Building a Bridge
The new Israeli consul for communications hopes to create dialogue between Israel and Jewish communities in the United States
By Tom Tugend, Contributing Editor
Young Arthur Lenk, a native of Patterson, N.J., was at his desk in the protocol division of the Israeli foreign ministry, when the radio flashed the news that Yitzhak Rabin has been assassinated.
His immediate assignment: to make all arrangements for the visit of 14 heads of state from the Middle East and Africa, who would arrive for the state funeral of the slain prime minister two days hence.
"I didn't sleep for three days," Lenk recalls, sitting in his office at the Israel consulate general in Los Angeles. "I didn't have time to mourn. It didn't hit me until much later."

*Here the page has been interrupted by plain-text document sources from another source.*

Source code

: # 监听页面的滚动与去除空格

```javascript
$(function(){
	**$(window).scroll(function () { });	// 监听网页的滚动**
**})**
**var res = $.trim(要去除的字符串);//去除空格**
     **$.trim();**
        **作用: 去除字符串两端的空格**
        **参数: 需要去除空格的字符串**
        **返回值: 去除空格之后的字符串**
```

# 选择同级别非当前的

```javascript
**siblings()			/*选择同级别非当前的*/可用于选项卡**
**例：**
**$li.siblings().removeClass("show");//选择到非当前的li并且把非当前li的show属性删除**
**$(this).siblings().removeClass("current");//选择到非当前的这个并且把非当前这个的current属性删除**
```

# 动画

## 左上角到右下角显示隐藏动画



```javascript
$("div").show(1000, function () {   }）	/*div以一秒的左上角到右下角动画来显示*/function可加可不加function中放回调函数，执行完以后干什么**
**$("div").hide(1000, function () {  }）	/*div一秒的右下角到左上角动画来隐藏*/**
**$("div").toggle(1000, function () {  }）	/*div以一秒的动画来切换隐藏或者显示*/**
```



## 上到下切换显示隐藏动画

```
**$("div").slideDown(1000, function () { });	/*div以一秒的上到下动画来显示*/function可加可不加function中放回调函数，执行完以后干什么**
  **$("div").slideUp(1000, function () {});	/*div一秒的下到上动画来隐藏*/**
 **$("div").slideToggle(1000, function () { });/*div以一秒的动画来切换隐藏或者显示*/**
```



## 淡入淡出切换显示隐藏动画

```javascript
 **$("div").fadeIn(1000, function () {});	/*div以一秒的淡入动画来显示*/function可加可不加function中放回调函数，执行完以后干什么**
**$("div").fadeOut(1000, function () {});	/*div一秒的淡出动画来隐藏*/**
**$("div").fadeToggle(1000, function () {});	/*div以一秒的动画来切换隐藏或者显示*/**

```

Five weeks afterward, his second daughter was born, who was named Ilana Rabin Lenk.
As the newly arrived consul for communications and public affairs, the 34-year-old Lenk doesn't expect quite as intense an experience here, but he takes his new assignment seriously.
"As an Israeli who is a product of the American Jewish community, I hope to serve as a bridge between Israel and the Jewish communities of the southwestern United States," he says. "My goal is to create a dialogue between equals."

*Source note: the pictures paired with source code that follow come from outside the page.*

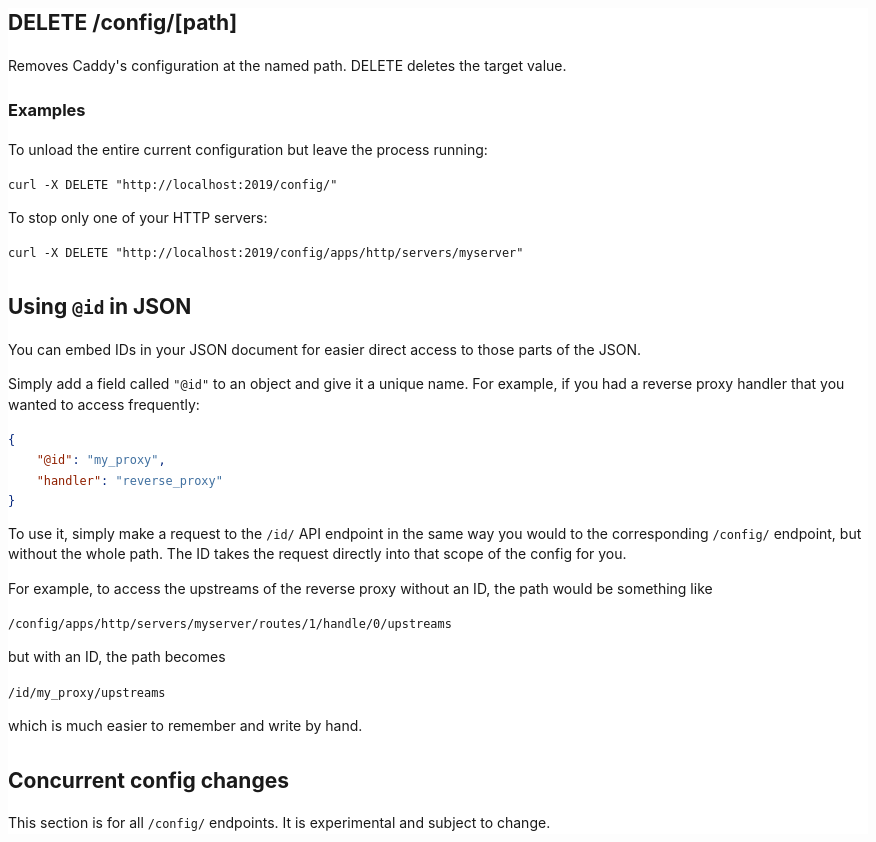 

## DELETE /config/[path]

Removes Caddy's configuration at the named path. DELETE deletes the target value.

### Examples

To unload the entire current configuration but leave the process running:

<pre><code class="cmd bash">curl -X DELETE "http://localhost:2019/config/"</code></pre>

To stop only one of your HTTP servers:

<pre><code class="cmd bash">curl -X DELETE "http://localhost:2019/config/apps/http/servers/myserver"</code></pre>


## Using `@id` in JSON

You can embed IDs in your JSON document for easier direct access to those parts of the JSON.

Simply add a field called `"@id"` to an object and give it a unique name. For example, if you had a reverse proxy handler that you wanted to access frequently:

```json
{
	"@id": "my_proxy",
	"handler": "reverse_proxy"
}
```

To use it, simply make a request to the `/id/` API endpoint in the same way you would to the corresponding `/config/` endpoint, but without the whole path. The ID takes the request directly into that scope of the config for you.

For example, to access the upstreams of the reverse proxy without an ID, the path would be something like

```
/config/apps/http/servers/myserver/routes/1/handle/0/upstreams
```

but with an ID, the path becomes

```
/id/my_proxy/upstreams
```

which is much easier to remember and write by hand.

## Concurrent config changes

<aside class="tip">

This section is for all `/config/` endpoints. It is experimental and subject to change.

</aside>
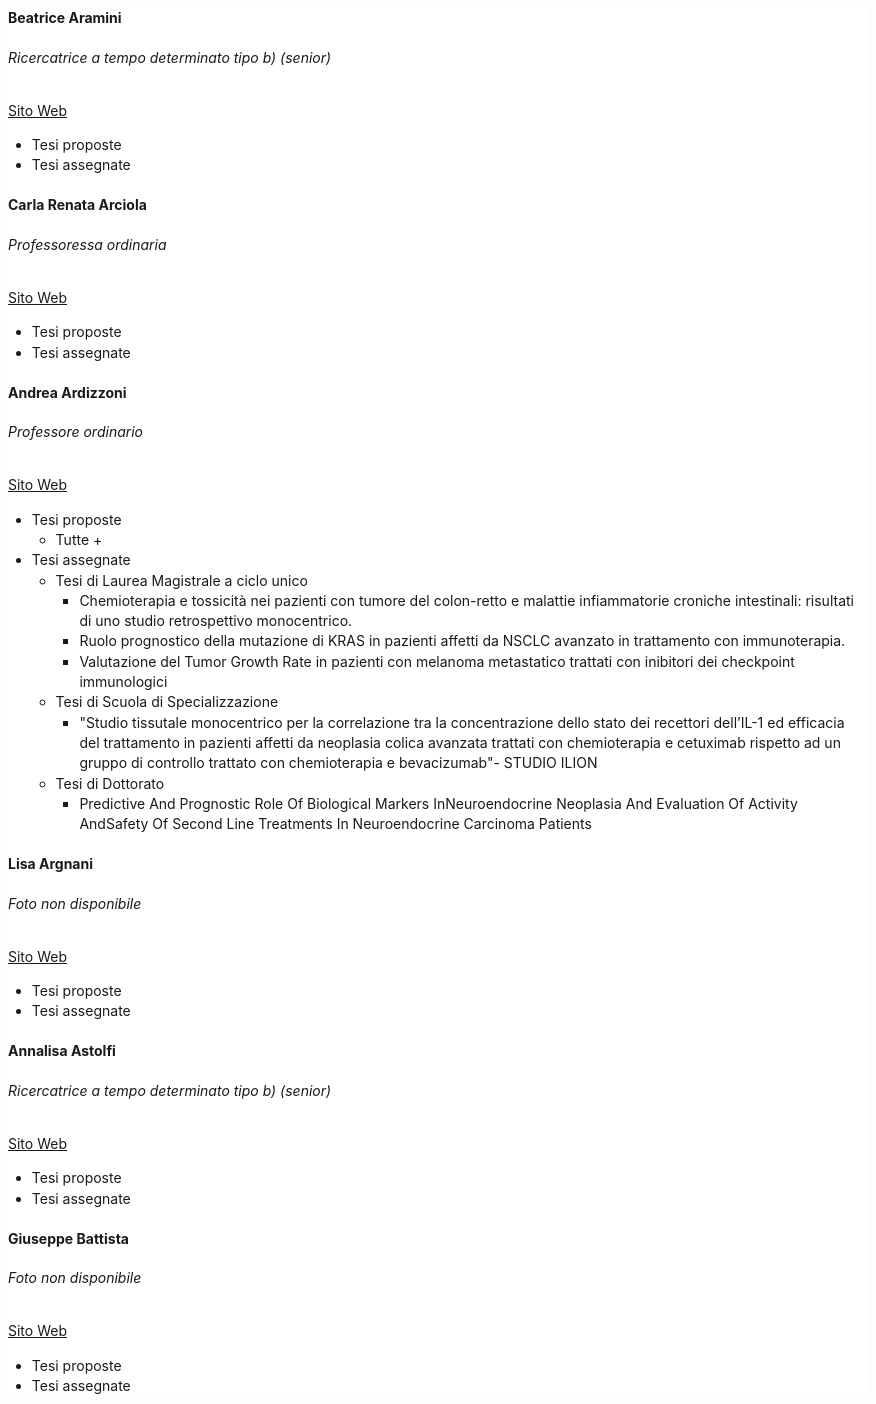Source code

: #### Beatrice Aramini
###### Ricercatrice a tempo determinato tipo b) (senior)
[Sito Web](https://www.unibo.it/sitoweb/beatrice.aramini2)
 * Tesi proposte
 * Tesi assegnate

#### Carla Renata Arciola
###### Professoressa ordinaria
[Sito Web](https://www.unibo.it/sitoweb/carlarenata.arciola)
 * Tesi proposte
 * Tesi assegnate

#### Andrea Ardizzoni
###### Professore ordinario
[Sito Web](https://www.unibo.it/sitoweb/andrea.ardizzoni2)
 * Tesi proposte
   - Tutte
     + 
 * Tesi assegnate
   - Tesi di Laurea Magistrale a ciclo unico
     + Chemioterapia e tossicità nei pazienti con tumore del colon-retto e malattie infiammatorie croniche intestinali: risultati di uno studio retrospettivo monocentrico.
     + Ruolo prognostico della mutazione di KRAS in pazienti affetti da NSCLC avanzato in trattamento con immunoterapia.
     + Valutazione del Tumor Growth Rate in pazienti con melanoma metastatico trattati con inibitori dei checkpoint immunologici
   - Tesi di Scuola di Specializzazione
     + "Studio tissutale monocentrico per la correlazione tra la concentrazione dello stato dei recettori dell’IL-1 ed efficacia del trattamento in pazienti affetti da neoplasia colica avanzata trattati con chemioterapia e cetuximab rispetto ad un gruppo di controllo trattato con chemioterapia e bevacizumab"- STUDIO ILION
   - Tesi di Dottorato
     + Predictive And Prognostic Role Of Biological Markers InNeuroendocrine Neoplasia And Evaluation Of Activity AndSafety Of Second Line Treatments In Neuroendocrine Carcinoma Patients

#### Lisa Argnani
###### Foto  non disponibile
[Sito Web](https://www.unibo.it/sitoweb/lisa.argnani)
 * Tesi proposte
 * Tesi assegnate

#### Annalisa Astolfi
###### Ricercatrice a tempo determinato tipo b) (senior)
[Sito Web](https://www.unibo.it/sitoweb/annalisa.astolfi)
 * Tesi proposte
 * Tesi assegnate

#### Giuseppe Battista
###### Foto  non disponibile
[Sito Web](https://www.unibo.it/sitoweb/g.battista)
 * Tesi proposte
 * Tesi assegnate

Pointing to the often acrimonious confrontations centering on the conversion bill and religious plurality in Israel, Lenk believes that "there have been many misconceptions on both sides. We have to learn to listen to each other, because we're in this together."
Lenk was raised in New Jersey in a traditional home, attended a "Conservative/Orthodox" day school, and after high school went to Israel to study at Hebrew University.
Two years later, he enlisted in the army, because "that's the admission fee to be an Israeli." A more pragmatic inducement for joining up was because "that's where the girls were. And if you wanted to meet them, you had to speak Hebrew."
After serving as a medic for 2 1/2 years, he went back to Hebrew University as a law student, and eventually passed the bar examinations in both Israel and New York state.
"I practiced business and trade law in Jerusalem for several years, and hated every minute of it," he says. When he noticed a recruiting ad in a newspaper placed by the foreign ministry, he responded and changed his career path.
For the past two years, Lenk has been the cultural affairs consul at the Israeli embassy in New Delhi. Among other accomplishments, he introduced Indians to their first encounter with a klezmer band.
Lenk is awaiting the arrival of his wife, Ruth, also an American-born Israeli and a graphic artist, with their two young daughters.
He has found an apartment not far from the Israeli consulate. "If it weren't illegal in Los Angeles," he says, "I would walk to work."